» **PAGE EXCERPT**
>>>

For example, my background theory is that there is a time lag that flows each year from Funding -> Staff -> Output, and I want to assemble the story of each row. Each row should start with a year N's Output, then have year N-2's Funding, then year N-1's Staff.

Desired final combined df

Name ID Year_Output Output Year_Funding Funding Year_Staff Staff
ABC 1 2023 25 2021 500 2022 18
DEF 2 2022 51 2020 1000 2021 12

Example Output df (others are formatted the same)

Name ID Year Output
ABC 1 2023 25
DEF 2 2022 51

What is the best way to assemble this programmatically in pandas? I've tried creating a new year column for Year_Funding that keys off the Year_Output (always N-2), but then how do I merge the specific ID-Year cell into the correct place?

<<<

» **Stored entries**

>>>

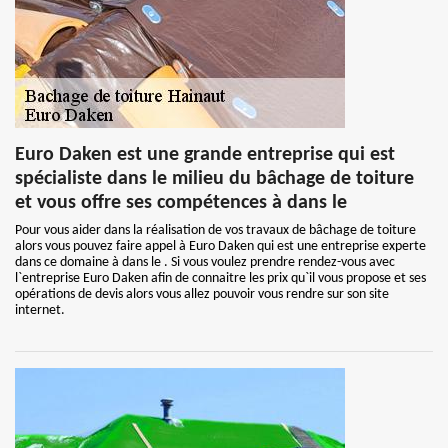
Euro Daken est une grande entreprise qui est
spécialiste dans le milieu du bâchage de toiture
et vous offre ses compétences à dans le
Pour vous aider dans la réalisation de vos travaux de bâchage de toiture
alors vous pouvez faire appel à Euro Daken qui est une entreprise experte
dans ce domaine à dans le . Si vous voulez prendre rendez-vous avec
l`entreprise Euro Daken afin de connaitre les prix qu`il vous propose et ses
opérations de devis alors vous allez pouvoir vous rendre sur son site
internet.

<<<

» **LIST OF TASKS**
1/ Answer these questions about the pandas question.
(a) In what order does the time lag flow each year in the poster's background theory?
(b) What Year_Staff value does the row for ABC have in the desired final combined df?
(c) What new column has the poster already tried creating, and what does it key off?
2/ Switch "toiture" to "couverture" in the stored entries, from the first line up to and including the line with "dans ce domaine", and change nothing else. Leave the picture out of your answer.

» **RESULTS OF THE TASKS**
1/
(a) Funding -> Staff -> Output.
(b) 2022.
(c) A new year column for Year_Funding, keyed off the Year_Output (always N-2).

2/
Euro Daken est une grande entreprise qui est
spécialiste dans le milieu du bâchage de couverture
et vous offre ses compétences à dans le
Pour vous aider dans la réalisation de vos travaux de bâchage de couverture
alors vous pouvez faire appel à Euro Daken qui est une entreprise experte
dans ce domaine à dans le . Si vous voulez prendre rendez-vous avec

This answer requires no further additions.